→ **How to complete this task**: For the word "Left", state how many lines of the listing below contain it. Give the number and nothing more.

→ **Data shown**:
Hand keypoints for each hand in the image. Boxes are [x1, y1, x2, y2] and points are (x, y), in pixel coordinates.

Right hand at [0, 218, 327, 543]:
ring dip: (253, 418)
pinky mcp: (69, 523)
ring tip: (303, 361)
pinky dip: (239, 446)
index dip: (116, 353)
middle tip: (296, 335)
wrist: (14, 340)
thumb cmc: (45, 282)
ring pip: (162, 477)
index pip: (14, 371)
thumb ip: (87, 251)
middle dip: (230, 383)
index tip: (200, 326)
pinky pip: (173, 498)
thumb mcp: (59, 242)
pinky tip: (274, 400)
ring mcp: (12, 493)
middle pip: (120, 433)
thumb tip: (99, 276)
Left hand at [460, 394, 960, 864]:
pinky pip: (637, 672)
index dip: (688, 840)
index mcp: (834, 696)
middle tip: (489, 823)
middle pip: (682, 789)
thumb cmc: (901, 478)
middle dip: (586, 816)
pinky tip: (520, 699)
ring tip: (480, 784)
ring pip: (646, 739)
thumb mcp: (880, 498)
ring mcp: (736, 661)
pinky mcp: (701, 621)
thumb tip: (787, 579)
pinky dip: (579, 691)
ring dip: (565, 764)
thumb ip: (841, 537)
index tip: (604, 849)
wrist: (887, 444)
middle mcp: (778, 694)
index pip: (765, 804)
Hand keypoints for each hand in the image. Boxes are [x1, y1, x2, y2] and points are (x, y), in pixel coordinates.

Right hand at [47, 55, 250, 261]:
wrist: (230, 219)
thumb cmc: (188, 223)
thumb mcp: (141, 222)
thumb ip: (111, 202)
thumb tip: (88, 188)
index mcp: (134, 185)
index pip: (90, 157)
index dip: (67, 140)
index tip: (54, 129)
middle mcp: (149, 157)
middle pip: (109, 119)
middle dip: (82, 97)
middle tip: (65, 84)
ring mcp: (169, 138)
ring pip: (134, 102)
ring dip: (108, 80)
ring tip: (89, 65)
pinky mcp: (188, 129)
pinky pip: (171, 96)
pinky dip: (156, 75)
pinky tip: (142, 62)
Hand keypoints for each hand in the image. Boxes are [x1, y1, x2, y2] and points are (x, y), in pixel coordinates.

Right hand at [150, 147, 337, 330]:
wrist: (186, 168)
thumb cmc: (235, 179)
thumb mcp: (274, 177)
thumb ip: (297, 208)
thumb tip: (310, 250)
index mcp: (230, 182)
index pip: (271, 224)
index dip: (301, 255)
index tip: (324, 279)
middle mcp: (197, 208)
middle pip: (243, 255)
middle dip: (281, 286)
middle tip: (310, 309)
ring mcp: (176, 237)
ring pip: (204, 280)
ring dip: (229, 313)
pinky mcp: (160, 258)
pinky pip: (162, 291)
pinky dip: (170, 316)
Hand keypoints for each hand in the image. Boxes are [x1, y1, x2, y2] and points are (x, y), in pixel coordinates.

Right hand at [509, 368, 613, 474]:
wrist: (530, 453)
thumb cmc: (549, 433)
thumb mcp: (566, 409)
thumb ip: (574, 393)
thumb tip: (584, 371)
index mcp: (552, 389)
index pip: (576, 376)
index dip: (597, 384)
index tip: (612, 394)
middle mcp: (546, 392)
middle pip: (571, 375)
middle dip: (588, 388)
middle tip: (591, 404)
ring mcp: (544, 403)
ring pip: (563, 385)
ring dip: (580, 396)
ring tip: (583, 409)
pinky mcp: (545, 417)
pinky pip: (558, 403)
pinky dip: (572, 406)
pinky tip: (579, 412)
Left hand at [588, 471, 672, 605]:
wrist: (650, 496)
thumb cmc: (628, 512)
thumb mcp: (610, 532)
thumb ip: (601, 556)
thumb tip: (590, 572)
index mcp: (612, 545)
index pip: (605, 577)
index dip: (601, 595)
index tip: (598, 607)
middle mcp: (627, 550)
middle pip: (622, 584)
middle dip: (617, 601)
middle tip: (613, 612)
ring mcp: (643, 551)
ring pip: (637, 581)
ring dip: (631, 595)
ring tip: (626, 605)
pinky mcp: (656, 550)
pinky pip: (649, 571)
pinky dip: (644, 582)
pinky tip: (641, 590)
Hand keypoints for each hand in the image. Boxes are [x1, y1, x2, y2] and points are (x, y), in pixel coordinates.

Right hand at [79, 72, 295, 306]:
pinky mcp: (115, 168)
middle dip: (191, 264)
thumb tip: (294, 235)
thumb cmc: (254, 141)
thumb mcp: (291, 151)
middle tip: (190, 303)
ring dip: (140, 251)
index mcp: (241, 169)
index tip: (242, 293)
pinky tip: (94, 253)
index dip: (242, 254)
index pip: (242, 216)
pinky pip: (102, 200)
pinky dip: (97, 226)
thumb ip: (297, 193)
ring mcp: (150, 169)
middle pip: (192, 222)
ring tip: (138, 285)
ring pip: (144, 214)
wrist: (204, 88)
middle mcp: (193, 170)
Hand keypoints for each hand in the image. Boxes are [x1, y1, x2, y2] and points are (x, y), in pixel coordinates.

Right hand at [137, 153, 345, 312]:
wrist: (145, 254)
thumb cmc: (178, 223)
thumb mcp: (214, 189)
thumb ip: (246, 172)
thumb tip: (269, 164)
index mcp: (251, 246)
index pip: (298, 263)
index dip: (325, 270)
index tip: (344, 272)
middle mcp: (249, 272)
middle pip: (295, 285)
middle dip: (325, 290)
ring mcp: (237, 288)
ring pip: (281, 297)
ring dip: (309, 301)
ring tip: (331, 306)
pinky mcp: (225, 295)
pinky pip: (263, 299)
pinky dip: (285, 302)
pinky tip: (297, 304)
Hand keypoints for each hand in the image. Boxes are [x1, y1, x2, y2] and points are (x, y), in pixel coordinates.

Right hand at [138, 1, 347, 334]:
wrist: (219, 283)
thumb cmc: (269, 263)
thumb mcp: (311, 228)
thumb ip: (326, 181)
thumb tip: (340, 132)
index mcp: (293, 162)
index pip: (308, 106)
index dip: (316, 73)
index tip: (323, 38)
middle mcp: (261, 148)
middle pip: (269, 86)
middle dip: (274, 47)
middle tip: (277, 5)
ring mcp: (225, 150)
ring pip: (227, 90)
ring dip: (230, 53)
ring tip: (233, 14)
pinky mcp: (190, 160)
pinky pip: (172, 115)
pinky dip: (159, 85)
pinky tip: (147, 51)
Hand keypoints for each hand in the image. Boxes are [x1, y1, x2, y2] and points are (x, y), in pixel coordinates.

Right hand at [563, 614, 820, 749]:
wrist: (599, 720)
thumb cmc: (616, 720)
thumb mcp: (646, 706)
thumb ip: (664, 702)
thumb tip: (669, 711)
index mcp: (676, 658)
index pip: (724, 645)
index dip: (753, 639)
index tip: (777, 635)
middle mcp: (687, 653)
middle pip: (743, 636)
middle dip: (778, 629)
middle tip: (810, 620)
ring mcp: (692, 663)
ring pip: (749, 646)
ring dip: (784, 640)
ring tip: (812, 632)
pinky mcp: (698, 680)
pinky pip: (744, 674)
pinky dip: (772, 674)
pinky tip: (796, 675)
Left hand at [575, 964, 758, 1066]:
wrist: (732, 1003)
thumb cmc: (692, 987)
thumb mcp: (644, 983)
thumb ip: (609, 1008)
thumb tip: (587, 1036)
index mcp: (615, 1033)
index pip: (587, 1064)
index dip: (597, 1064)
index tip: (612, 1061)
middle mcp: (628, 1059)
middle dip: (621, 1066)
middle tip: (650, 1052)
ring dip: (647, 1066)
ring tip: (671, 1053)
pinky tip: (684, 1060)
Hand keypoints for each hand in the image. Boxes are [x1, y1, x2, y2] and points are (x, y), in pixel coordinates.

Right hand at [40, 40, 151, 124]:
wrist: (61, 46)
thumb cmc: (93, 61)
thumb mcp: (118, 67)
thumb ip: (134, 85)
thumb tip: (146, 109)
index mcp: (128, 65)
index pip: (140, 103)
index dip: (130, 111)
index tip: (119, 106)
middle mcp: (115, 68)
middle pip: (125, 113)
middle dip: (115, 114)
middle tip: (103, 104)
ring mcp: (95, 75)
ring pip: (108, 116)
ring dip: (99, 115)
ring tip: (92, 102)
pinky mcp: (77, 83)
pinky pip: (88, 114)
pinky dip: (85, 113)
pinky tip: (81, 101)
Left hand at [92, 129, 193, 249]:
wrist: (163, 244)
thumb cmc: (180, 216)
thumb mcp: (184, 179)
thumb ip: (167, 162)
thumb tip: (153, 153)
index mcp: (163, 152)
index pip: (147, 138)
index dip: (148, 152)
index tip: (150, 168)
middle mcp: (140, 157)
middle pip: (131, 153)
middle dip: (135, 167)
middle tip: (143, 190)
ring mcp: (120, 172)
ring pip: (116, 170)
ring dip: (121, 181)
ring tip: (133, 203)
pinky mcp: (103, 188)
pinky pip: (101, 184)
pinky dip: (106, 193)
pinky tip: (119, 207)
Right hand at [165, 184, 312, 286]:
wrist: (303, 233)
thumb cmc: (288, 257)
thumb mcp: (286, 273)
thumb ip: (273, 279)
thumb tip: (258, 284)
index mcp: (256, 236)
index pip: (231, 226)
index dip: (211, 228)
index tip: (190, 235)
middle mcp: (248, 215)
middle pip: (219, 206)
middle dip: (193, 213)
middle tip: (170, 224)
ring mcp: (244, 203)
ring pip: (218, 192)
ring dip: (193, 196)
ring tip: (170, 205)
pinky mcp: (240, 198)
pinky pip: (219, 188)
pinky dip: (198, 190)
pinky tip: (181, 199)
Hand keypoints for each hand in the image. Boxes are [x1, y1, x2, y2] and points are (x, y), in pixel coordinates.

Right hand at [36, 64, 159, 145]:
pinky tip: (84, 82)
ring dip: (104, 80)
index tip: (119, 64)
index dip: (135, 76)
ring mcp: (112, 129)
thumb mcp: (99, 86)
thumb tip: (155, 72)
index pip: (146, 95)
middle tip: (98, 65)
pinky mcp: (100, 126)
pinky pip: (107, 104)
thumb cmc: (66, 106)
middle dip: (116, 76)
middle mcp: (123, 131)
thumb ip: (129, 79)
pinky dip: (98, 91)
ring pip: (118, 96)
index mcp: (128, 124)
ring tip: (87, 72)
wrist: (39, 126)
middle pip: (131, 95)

→ **The answer**: 4